I was wrong about two things: he's not a grown up and I'm not old. Old is about 15 years older than I am at this moment and that has been true since I hit 15 or so and felt like an adult.
So this is a big birthday for the kid and the first birthday we're not going to bug him or even see him--I imagine because he plans to get skunked. He requested we not join him for the big day...not in a rude way. Actually he was extremely polite about it, as is proper for a (near) adult.
It's a long shot from the days when we used to celebrate our joint birthday at McDonalds and I felt just a teeny bit sorry for myself for forfeiting my birthday to someone else -- but mostly I felt grownup because I really did feel like he got to get that day and I cheerfully made a cake for him with only his name on it (it helped that my friend would often make me my own birthday cake).
I tried to tell my kid about my dad's big birthday rule. When my father was dealing with infants late at night, he promised each and every bundle of joy that he was going to show up on their 21st birthday and keep them up all damn night, just like they were doing to him, dammit. NO MATTER WHERE THOSE BABIES ENDED UP, HE WAS GOING TO TRACK THEM DOWN. (He had a few kids with colic) I think he had to travel for all of us.

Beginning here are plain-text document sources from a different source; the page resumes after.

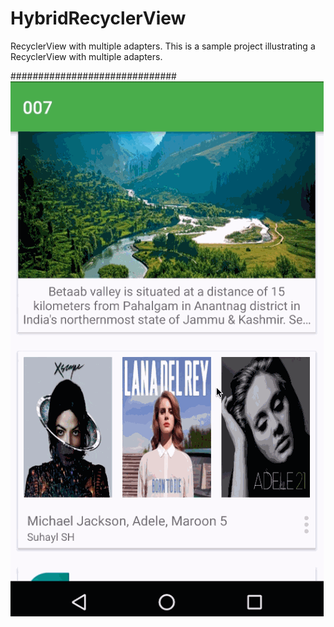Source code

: # HybridRecyclerView
RecyclerView with multiple adapters.
This is a sample project illustrating a RecyclerView with multiple adapters.

##############################
![Walkthrough](GIF/HybridRecyclerView.gif)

I know he got the oldest of us, my brother, but I'm not sure where--probably Georgia (Dad lived in DC). He went all the way to England to bug my sister, but I don't think he went to Japan to bug my younger brother. He made it all the way to Boston to annoy me and by God, he did. He got drunk and sentimental and embarrassing and then kissed me. PeeeEeewww And then I went home and he went to his hotel so it wasn't all night long. It wasn't horrible, okay? I recovered from the kiss. I'm still trying to figure out how to cope with the sentimentality and phobias I inherited from him -- and resent.
He was a good dad in a lot of ways, don't get me wrong. I could have done without that birthday thing. Anyway, hardly matters now because the dad is gone, the tradition is gone and I'm leaving my own #1 bundle of joy alone this year. But of course I'll be thinking about him and my dad and feeling sappy tomorrow.
I don't think Dad made it for those last two kids of his. That's a real shame.
** I do not vouch for my kids' response on that one. They are probably as sick of me saying that as they are of their father saying ".... and that's why you never get hungry at the beach."